With the regex below I can find one comment in this format within a larger body of text.
My problem is that if there are more than one comments in the file then I end up with all the text, including code, between the first /* and last **/. I don't want it to capture all text inclusively, but only what is within each /* and **/.
The body of the comment can include all characters, except for **/ and */ which both signify the end of a comment. Am I correct assuming that regex will find multiple-whole-regex-matches only processing text once?

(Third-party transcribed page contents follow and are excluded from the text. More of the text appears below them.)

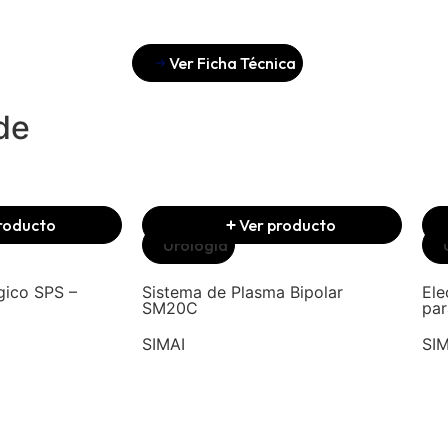
Ver Ficha Técnica
de
roducto
Ver producto
Urología
gico SPS –
Sistema de Plasma Bipolar
Ele
SM20C
pa
SIMAI
SIM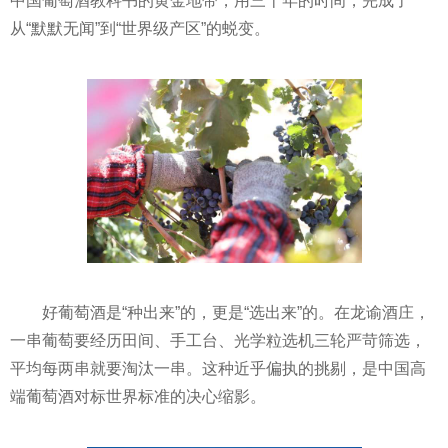
中国葡萄酒教科书的黄金地带，用三十年的时间，完成了
从“默默无闻”到“世界级产区”的蜕变。
好葡萄酒是“种出来”的，更是“选出来”的。在龙谕酒庄，
一串葡萄要经历田间、手工台、光学粒选机三轮严苛筛选，
平均每两串就要淘汰一串。这种近乎偏执的挑剔，是中国高
端葡萄酒对标世界标准的决心缩影。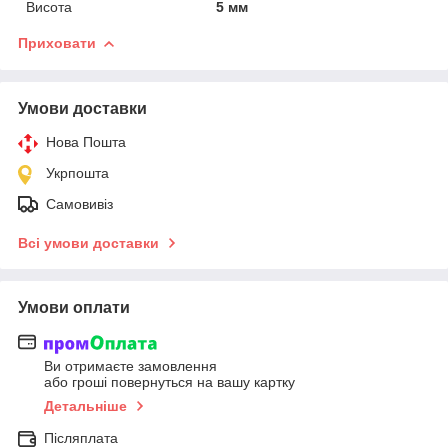
Висота
5 мм
Приховати
Умови доставки
Нова Пошта
Укрпошта
Самовивіз
Всі умови доставки
Умови оплати
Ви отримаєте замовлення
або гроші повернуться на вашу картку
Детальніше
Післяплата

\/\*\s*([A-Z]+). (\d)\:([\w\d\D\W]+)\*{2}\//x
Broken apart the regex does this:
\/\* —finds the start of a comment
\s* —finds whitespace
([A-Z]+) —captures caps word
.<space> —find the space in between caps word and digit
(\d) —capture the digit
\: —find the colon
([\w\W\d\D]+) —captures the body of a message which can include all valid characters, except **/ or */
\*{2}\/ —finds the end of a comment
Here is a sample, everything from the first /* to the second **/ is captured.:
/*
HEADLINE 1:
Comment body.
**/
- (BOOL)application:(UIApplication *)application didFinishLaunchingWithOptions:(NSDictionary *)launchOptions
{
// This text and method declaration are captured
// The regex captures from HEADLINE to the end of the comment "meddled in." inclusively.
/*
HEADLINE 2:
Should be captured separately and without Objective-C code meddled in.
**/
}
Here is the sample on Rubular: http://rubular.com/r/4EoXXotzX0
I'm using gsub to process the regex on a string of the whole file, running Ruby 1.9.3. Another issue I have is that gsub gives me what Rubular ignores, is this a regression or is Rubular using a different method that gives what I want?
In this question Regex matching multiple occurrences per file and per line about multiple occurrences the answer is to use g for the global option, that is not valid in Ruby regex.